Fiction - paperback; Stamford House Publishing; 399 pages; 2008. Review copy.
Although I generally prefer modern literary fiction,
I pride myself on having fairly eclectic reading tastes and will happily try
genres and authors I haven't read before. If a book is set in an exotic
location, particularly if it’s a place that hasn’t featured in any other novel
I have read before, it will immediately pique my interest.
And I am always very
happy to read first-time novelists, often preferring them to more established
names.
The Iraqi,
by J.A. Mulholland, ticked all these boxes.
Admittedly, I had my doubts about
the premise -- an English woman going on "a secret mission into occupied
Iraq to save a man she has only met by email" – but felt that the Middle
Eastern setting would make up for this.
I was wrong.
Aside from the wooden dialogue and the clunky prose style, the main character, Jo Huxley, is intensely unlikable. She’s a London-based 20-something telecomms worker (whatever that is) who’s not only vain and shallow, she’s incredibly naïve to the point of stupidity. What right minded individual responds to a potential spam email with the subject line “They going to kill me!! Why you not helping?”
But that is what Jo does and, over a very short space
of time, develops an online relationship with Kamaal, a Shia Muslim, who is
supposedly holed up in a Kurd area of Iraq fearing for his life and desperate
for Jo’s help.
How this man has access to email is anyone’s guess, but Jo
questions very little about this man’s circumstances. Indeed, she seems to live
in a little bubble in which the world revolves around her and her adulterous boyfriend, James, whom is not all he is cracked up to be.
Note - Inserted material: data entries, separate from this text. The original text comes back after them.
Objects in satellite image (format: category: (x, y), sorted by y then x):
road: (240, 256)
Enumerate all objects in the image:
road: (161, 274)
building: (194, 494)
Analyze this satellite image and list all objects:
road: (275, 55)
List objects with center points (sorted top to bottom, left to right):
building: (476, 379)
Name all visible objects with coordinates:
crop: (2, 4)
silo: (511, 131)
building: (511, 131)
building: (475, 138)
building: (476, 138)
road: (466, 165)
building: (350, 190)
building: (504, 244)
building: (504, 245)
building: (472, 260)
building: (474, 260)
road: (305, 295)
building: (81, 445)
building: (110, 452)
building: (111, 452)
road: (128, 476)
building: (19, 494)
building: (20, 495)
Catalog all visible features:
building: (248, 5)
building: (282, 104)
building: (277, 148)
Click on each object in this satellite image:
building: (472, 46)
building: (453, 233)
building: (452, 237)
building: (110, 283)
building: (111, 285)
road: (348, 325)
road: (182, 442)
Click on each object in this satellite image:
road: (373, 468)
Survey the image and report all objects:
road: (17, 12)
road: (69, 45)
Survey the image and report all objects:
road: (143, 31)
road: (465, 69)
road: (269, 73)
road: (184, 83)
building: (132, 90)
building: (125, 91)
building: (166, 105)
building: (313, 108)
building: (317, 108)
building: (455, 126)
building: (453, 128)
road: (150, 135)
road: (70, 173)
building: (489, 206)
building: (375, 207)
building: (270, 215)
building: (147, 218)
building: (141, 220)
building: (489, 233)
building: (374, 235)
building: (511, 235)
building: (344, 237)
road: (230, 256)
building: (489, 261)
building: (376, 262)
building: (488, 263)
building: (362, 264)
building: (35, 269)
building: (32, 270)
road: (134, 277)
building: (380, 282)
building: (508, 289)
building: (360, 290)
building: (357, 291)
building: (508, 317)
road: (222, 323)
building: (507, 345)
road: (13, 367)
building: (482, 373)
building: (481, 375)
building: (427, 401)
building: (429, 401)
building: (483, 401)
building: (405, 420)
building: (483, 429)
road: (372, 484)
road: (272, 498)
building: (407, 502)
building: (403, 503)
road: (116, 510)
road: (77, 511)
When Jo accidentally picks up one of James bank statements
and discovers he is “collecting” vast sums of money – for instance,
£412,000 – and confronts him about it,
the issue of her invading James’ privacy is not even raised.
The ensuing arguments all seems
rather lacklustre and not very realistic to this reviewer’s eyes.
Ditto for Jo’s unscheduled “rescue mission” to Iraq,
which she arranges on the back of a legitimate work trip to Damascus. It’s a
highly dangerous excursion into war-torn territory and there are glimpses of
real tension in the narrative, but, for the most part, the writing is
superficial. It’s all tell and no show, as this extract reveals:
We must have walked for more than a few hours before we stopped for a drink. We sat on a ledge of the mountain overlooking the most beautiful and magical sight I had ever laid my eyes upon. It completely blew Crib-y-Ddysgl out of the window. The size and shapes of the landscape around us brought me to tears. The mountains held a sense of mystery and magic. It made me question what our life on earth is all about, I was unsure of what part I had to play in the next phase of my life. Right now I had no concrete direction in which to head and that scared me.
Unfortunately this example is characteristic of the
entire novel, a novel I so much wanted to like but which I found incredibly
tedious and so riddled with holes you could drive a double-decker bus through
them.
It doesn’t help that this book can’t quite work out
if it is a thriller or a romance, and while neither genre should be mutually
exclusive The Iraqi turns out to be a poor mix of both.
On the whole this is a very disappointing debut novel, but which couldn't be fixed with a good, healthy rewrite or two. I expect people who read very little or have no critical judgement will love it.